The Young lady Who Posed Huge Inquiries
Five-year-old Mahi dislike different youngsters. While messes with her age played together, snickering and talking, Mahi favored the calm. She found solace in sitting alone under a major tree, watching the manner in which the breeze made the branches influence. She enjoyed paying attention to the delicate mumbles of nature - the stirring leaves, the murmuring honey bees, the far off hoot of an owl.
She didn't talk a lot, not on the grounds that she didn't have anything to say, but since nobody appeared to comprehend the contemplations twirling inside her brain. Individuals were excessively clearly, excessively quick, as well... unique.
One night, as she watched the brilliant sun vanish behind the trees, she went to her mom.
"Who made the trees?" she asked delicately.

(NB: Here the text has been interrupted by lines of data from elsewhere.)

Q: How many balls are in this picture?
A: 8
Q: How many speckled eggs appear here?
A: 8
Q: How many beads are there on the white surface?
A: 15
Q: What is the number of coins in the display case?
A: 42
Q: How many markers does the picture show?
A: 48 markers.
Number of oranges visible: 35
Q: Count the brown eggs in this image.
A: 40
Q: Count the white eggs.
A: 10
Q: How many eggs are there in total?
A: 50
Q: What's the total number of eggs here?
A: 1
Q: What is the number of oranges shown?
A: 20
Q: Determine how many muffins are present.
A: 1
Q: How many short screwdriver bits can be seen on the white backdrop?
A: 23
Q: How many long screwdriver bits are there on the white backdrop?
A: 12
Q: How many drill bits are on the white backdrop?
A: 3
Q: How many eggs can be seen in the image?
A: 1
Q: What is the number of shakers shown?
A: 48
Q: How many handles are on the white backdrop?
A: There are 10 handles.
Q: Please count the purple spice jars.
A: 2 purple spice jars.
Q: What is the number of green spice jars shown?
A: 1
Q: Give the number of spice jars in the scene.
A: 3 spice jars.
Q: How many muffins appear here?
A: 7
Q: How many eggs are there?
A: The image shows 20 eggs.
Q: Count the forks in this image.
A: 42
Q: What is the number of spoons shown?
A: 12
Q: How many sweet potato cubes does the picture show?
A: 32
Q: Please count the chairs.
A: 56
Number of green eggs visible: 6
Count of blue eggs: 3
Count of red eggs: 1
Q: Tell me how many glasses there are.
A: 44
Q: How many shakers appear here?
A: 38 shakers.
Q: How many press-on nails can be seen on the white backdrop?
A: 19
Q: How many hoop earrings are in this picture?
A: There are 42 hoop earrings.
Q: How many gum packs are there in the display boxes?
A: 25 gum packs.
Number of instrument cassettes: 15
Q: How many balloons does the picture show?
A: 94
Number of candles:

"They simply develop," her mom said with a delicate grin.
"Be that as it may, how? Also, why?" Aira murmured, more to herself than to her mom.
She frequently felt like a pariah, as though she didn't have a place with this world. The loud roads, the perpetual prattle - everything felt odd, as though she had some way or another arrived on some unacceptable planet. Was there a spot where she really had a place?
That evening, as she nestled into bed, she made a wish.
"I want to track down the responses," she murmured to the stars.
Furthermore, some place, in the calm hug of the universe, something tuned in.